* _TASK TO CARRY OUT_: All that should appear is the line containing "names in those." and the lines after it in the records below, each reproduced exactly.

* _SUPPLIED RECORDS_:
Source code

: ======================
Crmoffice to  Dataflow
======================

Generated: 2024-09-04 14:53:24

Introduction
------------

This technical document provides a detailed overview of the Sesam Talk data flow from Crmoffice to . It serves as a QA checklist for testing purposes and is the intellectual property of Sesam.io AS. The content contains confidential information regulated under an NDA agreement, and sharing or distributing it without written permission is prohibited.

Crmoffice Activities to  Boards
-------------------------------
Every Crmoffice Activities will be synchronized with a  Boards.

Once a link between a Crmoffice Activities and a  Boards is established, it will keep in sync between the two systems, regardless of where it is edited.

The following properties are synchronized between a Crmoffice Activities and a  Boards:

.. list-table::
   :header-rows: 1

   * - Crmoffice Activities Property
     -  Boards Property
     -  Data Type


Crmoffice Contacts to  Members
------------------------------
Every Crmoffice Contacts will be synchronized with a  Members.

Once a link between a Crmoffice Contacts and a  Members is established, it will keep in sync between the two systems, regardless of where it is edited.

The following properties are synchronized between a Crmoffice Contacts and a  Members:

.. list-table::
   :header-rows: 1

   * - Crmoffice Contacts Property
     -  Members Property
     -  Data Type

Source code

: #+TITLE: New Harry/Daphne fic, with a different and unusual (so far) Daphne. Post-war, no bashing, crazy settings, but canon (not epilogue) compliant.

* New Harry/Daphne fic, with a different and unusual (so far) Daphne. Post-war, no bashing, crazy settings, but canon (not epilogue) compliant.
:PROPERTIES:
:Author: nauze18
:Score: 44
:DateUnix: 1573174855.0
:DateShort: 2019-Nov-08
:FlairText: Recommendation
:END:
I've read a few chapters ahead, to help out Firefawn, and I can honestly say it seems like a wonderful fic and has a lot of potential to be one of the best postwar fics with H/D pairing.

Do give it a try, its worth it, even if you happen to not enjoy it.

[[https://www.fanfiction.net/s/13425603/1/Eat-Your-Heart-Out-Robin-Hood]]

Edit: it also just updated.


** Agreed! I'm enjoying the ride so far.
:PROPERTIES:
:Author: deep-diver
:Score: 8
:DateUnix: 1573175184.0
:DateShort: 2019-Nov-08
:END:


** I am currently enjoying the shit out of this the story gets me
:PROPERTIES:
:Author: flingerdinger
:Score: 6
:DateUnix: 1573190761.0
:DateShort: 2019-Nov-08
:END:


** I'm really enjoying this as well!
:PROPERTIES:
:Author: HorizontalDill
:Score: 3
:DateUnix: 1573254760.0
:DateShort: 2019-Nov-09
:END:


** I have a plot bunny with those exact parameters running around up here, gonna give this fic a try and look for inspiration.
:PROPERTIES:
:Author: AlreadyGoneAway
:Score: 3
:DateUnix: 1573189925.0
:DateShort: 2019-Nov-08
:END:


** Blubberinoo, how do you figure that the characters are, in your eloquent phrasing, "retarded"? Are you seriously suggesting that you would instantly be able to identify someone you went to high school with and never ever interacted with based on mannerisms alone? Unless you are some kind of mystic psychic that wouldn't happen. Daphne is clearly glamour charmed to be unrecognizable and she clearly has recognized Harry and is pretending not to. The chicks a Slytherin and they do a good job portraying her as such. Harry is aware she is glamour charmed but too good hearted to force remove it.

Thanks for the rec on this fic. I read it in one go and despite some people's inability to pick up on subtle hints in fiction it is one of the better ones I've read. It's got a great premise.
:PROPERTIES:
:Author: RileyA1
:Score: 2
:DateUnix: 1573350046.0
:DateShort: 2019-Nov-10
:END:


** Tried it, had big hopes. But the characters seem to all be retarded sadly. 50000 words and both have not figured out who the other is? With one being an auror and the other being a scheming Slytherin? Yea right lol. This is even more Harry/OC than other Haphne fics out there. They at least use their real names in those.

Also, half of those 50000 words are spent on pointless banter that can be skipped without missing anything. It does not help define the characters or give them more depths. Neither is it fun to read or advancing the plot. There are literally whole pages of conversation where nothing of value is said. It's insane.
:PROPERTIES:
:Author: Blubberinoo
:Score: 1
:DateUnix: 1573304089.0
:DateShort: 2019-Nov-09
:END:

* _RESPONSE TO THIS TASK_:
** Tried it, had big hopes. But the characters seem to all be retarded sadly. 50000 words and both have not figured out who the other is? With one being an auror and the other being a scheming Slytherin? Yea right lol. This is even more Harry/OC than other Haphne fics out there. They at least use their real names in those.

Also, half of those 50000 words are spent on pointless banter that can be skipped without missing anything. It does not help define the characters or give them more depths. Neither is it fun to read or advancing the plot. There are literally whole pages of conversation where nothing of value is said. It's insane.
:PROPERTIES:
:Author: Blubberinoo
:Score: 1
:DateUnix: 1573304089.0
:DateShort: 2019-Nov-09
:END:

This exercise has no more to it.